Consignes:
**a)** Relève tous les sigles d'organismes cités dans le texte sur les 30 ans de la gestion scolaire.
**b)** Reprends le texte sur les 30 ans de la gestion scolaire après sa dernière phrase et écris-en la suite.
***** Extrait choisi *****
30e anniversaire de la gestion scolaire
Samedi 20 avril 2024

 

Je n’ai pas lutté pour l’ouverture des premières écoles francophones et je n’ai non plus lutté pour l’obtention de la gestion scolaire…

Mais… certains de mes proches, oui… et, j’étais là…

Je ne prétends pas connaître tous les détails de l’histoire et du travail qui nous ont mené jusqu’à l’obtention de la gestion scolaire mais j’ai une perspective.

À l’âge de 14 ans, le monde tel que je le connaissais a changé à jamais, on m’a présenté devant un carrefour de vie qui m’a lancé sur une trajectoire tout à fait différente que prévue et jusqu’alors inconcevable. À ce moment, je devenais étudiante de 9e année à une toute nouvelle école francophone, la troisième en Alberta, la première à ouvrir ses portes en milieu rural.

Soudainement, j’apprenais en français, toute la journée, dans un environnement complètement en français, mais au-delà de cela, on nous parlait de langue, culture, identité et fierté …dans la même phrase! On nous parlait de droits et revendication, d’injustices et d’assimilation, de défendre et s’affirmer, d’implication et d’engagement, de s’afficher, de prendre notre place…

À travers le réseau jeunesse francophone (FJA) dont je n’avais, jusqu’alors, jamais entendu parler, j’ai découvert la francophonie albertaine. Sans le savoir, j’appartenais à une grande famille avec des centaines, même des milliers, de frères et soeurs… et qu’il y avait à travers la province, toutes sortes de personnes qui portaient le flambeau pour sécuriser un avenir et contribuer à la vitalité de la francophonie albertaine.

J’ai aussi appris qu’il y avait la FPFA, l’ACFA, et multiples groupes de parents chez nous, ailleurs en province et même au pays qui croyaient tellement en la francophonie et en l’éducation francophone. On m’a dit qu’il y avait une charte pour les droits et libertés et là-dedans, l’article 23, que c’était pour nous, et que c’est pour cela que le monde scolaire changeait. J’ai su qu’il y avait un gars, Rodrigue Landry, qu’il parlait du bilinguisme additif plutôt que soustractif. Que le bilinguisme additif, c’était ce que nous offrait, pour la première fois, l’école francophone. Qu’il y avait un commissaire aux langues officielles et pourquoi il existait. Puis qu’on devait exiger nos services fédéraux En Français! Que la commission Laurendeau-Dunton confirmait les ravages de l’assimilation à travers le Canada et le besoin pressant de renverser la situation. Qu’on devait changer cette histoire… Que la bataille était inlassable, ardue et passionnée. Qu’elle était surtout menée par les parents. Que même si on avait des écoles, ce n’était pas assez, fallait pousser plus fort, aller plus loin, que la majorité ne devaient pas décider pour la minorité ce qu’il y avait de mieux pour elle et qu’enfin (et pas si simple que ça), …grâce à la cours suprême du Canada et à l’arrêt Mahé… que les francophones pourraient gérer leurs propres écoles.
***** Données extraites *****
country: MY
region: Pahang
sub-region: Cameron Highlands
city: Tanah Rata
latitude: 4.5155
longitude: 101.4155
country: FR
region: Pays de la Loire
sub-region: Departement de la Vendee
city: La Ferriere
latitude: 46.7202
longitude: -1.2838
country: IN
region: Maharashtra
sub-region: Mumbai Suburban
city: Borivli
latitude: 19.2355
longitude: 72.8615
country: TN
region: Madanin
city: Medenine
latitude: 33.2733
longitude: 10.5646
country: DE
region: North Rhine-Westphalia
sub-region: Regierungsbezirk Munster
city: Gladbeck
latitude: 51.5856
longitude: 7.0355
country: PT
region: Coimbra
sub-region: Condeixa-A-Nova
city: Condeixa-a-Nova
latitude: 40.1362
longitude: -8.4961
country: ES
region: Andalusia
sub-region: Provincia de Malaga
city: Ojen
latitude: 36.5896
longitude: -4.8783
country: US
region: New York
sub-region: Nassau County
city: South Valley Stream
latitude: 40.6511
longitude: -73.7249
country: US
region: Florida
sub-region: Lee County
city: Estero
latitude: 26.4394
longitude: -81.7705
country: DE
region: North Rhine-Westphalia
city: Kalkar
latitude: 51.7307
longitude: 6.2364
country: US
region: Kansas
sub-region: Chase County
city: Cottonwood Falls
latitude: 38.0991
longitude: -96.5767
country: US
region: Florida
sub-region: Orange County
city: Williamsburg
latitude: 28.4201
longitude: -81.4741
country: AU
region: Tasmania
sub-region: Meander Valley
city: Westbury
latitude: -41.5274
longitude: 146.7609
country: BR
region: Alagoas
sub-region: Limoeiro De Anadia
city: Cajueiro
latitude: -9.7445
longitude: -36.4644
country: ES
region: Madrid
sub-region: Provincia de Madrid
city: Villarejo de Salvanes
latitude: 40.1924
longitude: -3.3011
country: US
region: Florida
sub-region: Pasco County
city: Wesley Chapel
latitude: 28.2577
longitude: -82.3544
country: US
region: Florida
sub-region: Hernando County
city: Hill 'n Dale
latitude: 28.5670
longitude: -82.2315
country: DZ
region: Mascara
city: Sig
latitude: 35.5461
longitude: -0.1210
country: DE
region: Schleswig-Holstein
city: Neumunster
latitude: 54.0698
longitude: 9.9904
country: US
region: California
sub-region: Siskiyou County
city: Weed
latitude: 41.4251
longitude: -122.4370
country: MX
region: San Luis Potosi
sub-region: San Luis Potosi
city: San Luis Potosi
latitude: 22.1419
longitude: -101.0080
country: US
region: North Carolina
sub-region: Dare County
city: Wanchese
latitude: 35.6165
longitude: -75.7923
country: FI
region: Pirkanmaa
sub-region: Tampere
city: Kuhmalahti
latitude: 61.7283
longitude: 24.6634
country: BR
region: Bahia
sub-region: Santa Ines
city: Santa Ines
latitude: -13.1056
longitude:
*****
Réponses par tâche:
**a)** FJA, FPFA, ACFA

**b)**
J’ai témoigné de proche et de loin le long trajet montagne russes de certains des plus grands leaders francophones de ce temps, et, comme de multiples autres élèves francophones en Alberta, j’ai été récipiendaire et j’ai profité des plus grands succès, et des plus grandes retombées de leur oeuvre. Nous en sommes changés et profondément reconnaissants.

Ce sont eux les héros de cette histoire

Grâce à vous, j’ai pu, comme tant d’autres, pour la première fois, étudier et compléter mes études secondaires à l’école francophone en Alberta. J’ai pu enseigner dans une école francophone, gérée par des francophones. Et comme parent, j’ai pu inscrire mes enfants dans ces écoles. Tout au long de mon parcours j’ai pu et j’ai été inspiré à prendre le flambeau…

Vous avez cru, et nous vous avons vu :

Pionniers. Détenteurs d’une détermination inébranlable.
Architect communautaire. Fort du courage de vos convictions.
Fiers, tenaces et visionnaires.
Bâtisseur d’avenir.
Audacieux gardiens de la francophonie.
À notre profit, vous avez battu des sentiers sur des routes non fréquentées.
Vous nous avez légué un héritage important et précieux

Vous êtes des géants!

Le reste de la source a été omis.